# Document excerpt
American online discount gift card retailer and comparison site

Gift Card Granny (or GiftCardGranny.com) is an American online discount gift card platform based near Pittsburgh, Pennsylvania. The website allows consumers to search for and purchase discounted gift cards from a range of retailers. The platform lists gift cards from more than 1,000 retailers and features over 100,000 individual listings.

Gift Card Granny is a subsidiary of Wolfe, LLC, a Pittsburgh-based holding company led by founder and CEO Jason Wolfe, whose portfolio also includes PerfectGift.com, GiftYa, and GiveInKind.

==History==
=== Foundation ===
Gift Card Granny was founded by Luke Knowles in Fort Collins, Colorado in 2009. It was part of several sites Knowles had founded that were collectively called "The Frugals," alongside Coupon Sherpa and Free Shipping Day. At the time of its launch, Gift Card Granny was the first gift card comparison site of its kind. For most of the website's early years, Gift Card Granny was run solely by Knowles.

# Task directions
Write out the whole Gift Card Granny text word for word.

(Collected data entries)
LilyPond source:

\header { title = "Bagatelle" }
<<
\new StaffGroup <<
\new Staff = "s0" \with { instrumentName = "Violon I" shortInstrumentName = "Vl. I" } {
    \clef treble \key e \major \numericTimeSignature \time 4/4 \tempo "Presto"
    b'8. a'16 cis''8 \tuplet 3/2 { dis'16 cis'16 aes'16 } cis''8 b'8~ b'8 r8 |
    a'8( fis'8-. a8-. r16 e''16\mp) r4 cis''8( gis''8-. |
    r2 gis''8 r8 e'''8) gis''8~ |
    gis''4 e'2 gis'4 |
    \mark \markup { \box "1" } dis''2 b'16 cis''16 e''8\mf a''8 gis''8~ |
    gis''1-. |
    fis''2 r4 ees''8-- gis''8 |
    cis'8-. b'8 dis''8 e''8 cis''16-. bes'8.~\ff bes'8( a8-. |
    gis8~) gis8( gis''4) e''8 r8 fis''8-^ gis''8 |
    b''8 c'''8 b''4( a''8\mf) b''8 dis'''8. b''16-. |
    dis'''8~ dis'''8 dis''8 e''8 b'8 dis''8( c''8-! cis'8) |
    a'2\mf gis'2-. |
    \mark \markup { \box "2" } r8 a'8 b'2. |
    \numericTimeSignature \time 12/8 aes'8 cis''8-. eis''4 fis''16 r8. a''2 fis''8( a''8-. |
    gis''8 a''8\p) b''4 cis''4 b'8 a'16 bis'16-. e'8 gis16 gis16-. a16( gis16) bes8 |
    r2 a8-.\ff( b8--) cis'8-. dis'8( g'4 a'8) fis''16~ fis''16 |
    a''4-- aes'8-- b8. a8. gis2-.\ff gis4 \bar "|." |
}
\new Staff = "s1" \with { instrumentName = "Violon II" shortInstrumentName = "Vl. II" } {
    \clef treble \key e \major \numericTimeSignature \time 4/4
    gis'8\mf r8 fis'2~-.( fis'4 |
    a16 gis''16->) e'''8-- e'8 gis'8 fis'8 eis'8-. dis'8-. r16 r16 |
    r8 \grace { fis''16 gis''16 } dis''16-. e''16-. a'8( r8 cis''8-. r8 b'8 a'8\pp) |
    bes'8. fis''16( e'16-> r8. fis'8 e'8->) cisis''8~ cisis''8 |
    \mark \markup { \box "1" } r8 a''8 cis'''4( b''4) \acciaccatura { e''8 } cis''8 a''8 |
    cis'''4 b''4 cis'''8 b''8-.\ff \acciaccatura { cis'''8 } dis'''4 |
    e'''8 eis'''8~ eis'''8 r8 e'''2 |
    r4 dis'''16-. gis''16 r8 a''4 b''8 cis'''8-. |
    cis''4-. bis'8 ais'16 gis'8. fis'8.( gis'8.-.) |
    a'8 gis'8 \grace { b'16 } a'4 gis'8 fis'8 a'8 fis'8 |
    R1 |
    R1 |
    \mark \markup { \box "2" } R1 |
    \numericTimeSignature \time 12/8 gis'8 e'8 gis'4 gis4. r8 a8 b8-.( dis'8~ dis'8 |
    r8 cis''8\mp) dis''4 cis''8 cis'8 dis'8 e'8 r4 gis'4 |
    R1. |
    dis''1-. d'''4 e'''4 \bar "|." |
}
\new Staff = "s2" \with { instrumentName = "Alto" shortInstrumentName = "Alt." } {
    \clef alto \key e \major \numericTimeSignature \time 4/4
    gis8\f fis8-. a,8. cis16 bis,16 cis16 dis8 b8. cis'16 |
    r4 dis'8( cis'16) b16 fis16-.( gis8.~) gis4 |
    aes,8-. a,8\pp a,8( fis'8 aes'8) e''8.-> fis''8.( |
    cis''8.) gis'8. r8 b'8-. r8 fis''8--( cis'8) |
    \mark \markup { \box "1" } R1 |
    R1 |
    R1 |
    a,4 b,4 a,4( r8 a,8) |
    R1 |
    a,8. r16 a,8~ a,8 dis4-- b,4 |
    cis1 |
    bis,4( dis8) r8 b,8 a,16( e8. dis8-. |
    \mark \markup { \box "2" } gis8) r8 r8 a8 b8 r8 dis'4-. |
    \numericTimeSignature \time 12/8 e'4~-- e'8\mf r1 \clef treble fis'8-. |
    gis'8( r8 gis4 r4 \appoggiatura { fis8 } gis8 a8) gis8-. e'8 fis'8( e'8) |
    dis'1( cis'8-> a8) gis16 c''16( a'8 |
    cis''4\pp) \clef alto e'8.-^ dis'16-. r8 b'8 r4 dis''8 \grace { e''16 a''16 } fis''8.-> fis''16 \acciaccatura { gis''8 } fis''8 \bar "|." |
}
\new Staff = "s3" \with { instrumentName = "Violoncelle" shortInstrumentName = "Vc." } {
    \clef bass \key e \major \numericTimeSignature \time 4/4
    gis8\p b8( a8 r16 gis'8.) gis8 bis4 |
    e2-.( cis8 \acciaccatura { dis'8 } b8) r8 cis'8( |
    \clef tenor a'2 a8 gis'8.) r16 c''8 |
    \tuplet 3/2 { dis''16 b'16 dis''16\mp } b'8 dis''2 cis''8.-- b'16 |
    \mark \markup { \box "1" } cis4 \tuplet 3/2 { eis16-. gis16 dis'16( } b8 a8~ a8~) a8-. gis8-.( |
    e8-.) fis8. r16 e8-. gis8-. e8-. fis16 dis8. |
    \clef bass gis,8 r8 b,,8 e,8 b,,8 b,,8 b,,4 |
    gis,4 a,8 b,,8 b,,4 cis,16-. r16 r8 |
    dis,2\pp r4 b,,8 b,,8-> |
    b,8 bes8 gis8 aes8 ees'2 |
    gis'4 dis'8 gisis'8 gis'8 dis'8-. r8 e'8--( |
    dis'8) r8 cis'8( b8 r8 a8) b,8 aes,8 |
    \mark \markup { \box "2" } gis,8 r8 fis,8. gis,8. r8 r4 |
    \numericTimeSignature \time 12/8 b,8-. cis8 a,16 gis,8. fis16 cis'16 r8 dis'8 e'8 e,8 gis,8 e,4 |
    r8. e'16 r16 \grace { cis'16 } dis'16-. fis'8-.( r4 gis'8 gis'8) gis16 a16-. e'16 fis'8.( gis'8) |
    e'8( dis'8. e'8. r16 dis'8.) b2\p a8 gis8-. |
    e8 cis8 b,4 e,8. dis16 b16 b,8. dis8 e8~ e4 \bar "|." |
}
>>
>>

# Output for this exercise
American online discount gift card retailer and comparison site

Gift Card Granny (or GiftCardGranny.com) is an American online discount gift card platform based near Pittsburgh, Pennsylvania. The website allows consumers to search for and purchase discounted gift cards from a range of retailers. The platform lists gift cards from more than 1,000 retailers and features over 100,000 individual listings.

Gift Card Granny is a subsidiary of Wolfe, LLC, a Pittsburgh-based holding company led by founder and CEO Jason Wolfe, whose portfolio also includes PerfectGift.com, GiftYa, and GiveInKind.

==History==
=== Foundation ===
Gift Card Granny was founded by Luke Knowles in Fort Collins, Colorado in 2009. It was part of several sites Knowles had founded that were collectively called "The Frugals," alongside Coupon Sherpa and Free Shipping Day. At the time of its launch, Gift Card Granny was the first gift card comparison site of its kind. For most of the website's early years, Gift Card Granny was run solely by Knowles.